7. De rechtbank bepaalt dat verweerder een dwangsom van € 100,- moet betalen voor elke dag waarmee de beslistermijn nu nog wordt overschreden door verweerder. Daarbij geldt wel een maximum van € 15.000,-.
8. Het beroep is kennelijk gegrond (artikel 8:54 van de Awb).
9. Dat betekent ook dat eiseres een vergoeding krijgt voor de proceskosten die zij heeft gemaakt. Verweerder moet dit betalen. Volgens het Besluit proceskosten bestuursrecht is dit een vast bedrag omdat eiser een professionele (juridische) hulpverlener heeft ingeschakeld om voor hem een beroepschrift in te dienen.
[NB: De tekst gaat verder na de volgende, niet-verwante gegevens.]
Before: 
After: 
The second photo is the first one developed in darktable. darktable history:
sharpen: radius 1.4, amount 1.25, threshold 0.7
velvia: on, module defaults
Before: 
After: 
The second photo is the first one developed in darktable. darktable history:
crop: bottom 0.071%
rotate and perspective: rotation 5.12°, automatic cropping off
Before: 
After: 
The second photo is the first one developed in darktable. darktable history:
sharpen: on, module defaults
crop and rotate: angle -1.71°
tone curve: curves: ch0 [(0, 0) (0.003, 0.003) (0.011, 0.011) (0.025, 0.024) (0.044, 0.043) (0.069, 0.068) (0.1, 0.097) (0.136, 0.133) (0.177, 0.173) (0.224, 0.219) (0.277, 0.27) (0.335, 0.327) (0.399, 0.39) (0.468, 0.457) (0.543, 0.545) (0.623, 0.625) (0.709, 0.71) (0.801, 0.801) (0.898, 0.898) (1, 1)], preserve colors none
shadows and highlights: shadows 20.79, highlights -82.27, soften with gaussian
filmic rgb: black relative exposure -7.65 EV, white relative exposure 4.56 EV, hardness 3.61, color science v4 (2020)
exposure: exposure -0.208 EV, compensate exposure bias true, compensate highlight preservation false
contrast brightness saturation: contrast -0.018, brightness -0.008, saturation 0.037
Omdat de zaak alleen gaat over de vraag of de beslistermijn is overschreden wordt een lager bedrag toegekend (wegingsfactor 0,5). Verder zijn er geen kosten gemaakt die vergoed kunnen worden. Toegekend wordt € 418,50,-.
13. Omdat het beroep gegrond is moet verweerder het griffierecht aan eiseres betalen.

Beslissing

De rechtbank:
- verklaart het beroep gegrond;
-vernietigt het, met een besluit gelijk te stellen, niet tijdig nemen van een besluit;
- stelt de door verweerder te betalen dwangsom vast op € 1.442;
- draagt verweerder op binnen vier weken na de dag van verzending van deze uitspraak alsnog een besluit bekend te maken;
- bepaalt dat verweerder aan eiser een dwangsom van € 100,- moet betalen voor elke dag waarmee hij de hiervoor genoemde termijn overschrijdt, met een maximum van € 15.000,-;
- bepaalt dat verweerder het griffierecht van € 365,- dat eiseres heeft betaald moet betalen;
- veroordeelt verweerder tot betaling van € 418,50,- aan proceskosten. Verweerder moet dit bedrag betalen aan eiseres.
Deze uitspraak is gedaan door mr. S.C.A. van Kuijeren rechter, in aanwezigheid van
S. Ayyildiz griffier
.De beslissing is in het openbaar uitgesproken op 2 mei 2023.
de griffier de rechter
Afschrift verzonden of digitaal ter beschikking gesteld aan partijen op:

Bent u het niet eens met deze uitspraak?

Als u het niet eens bent met deze uitspraak kunt u een brief sturen naar de rechtbank waarin u uitlegt waarom u het er niet mee eens bent. Dit heet een verzetschrift. U moet dit verzetschrift indienen binnen 6 weken na de dag waarop deze uitspraak is verzonden. U ziet deze datum op de stempel die hierboven staat. Als u graag een zitting wilt waarbij u persoonlijk uw mening aan de rechter kunt geven, kunt u dit in uw verzetschrift aangeven.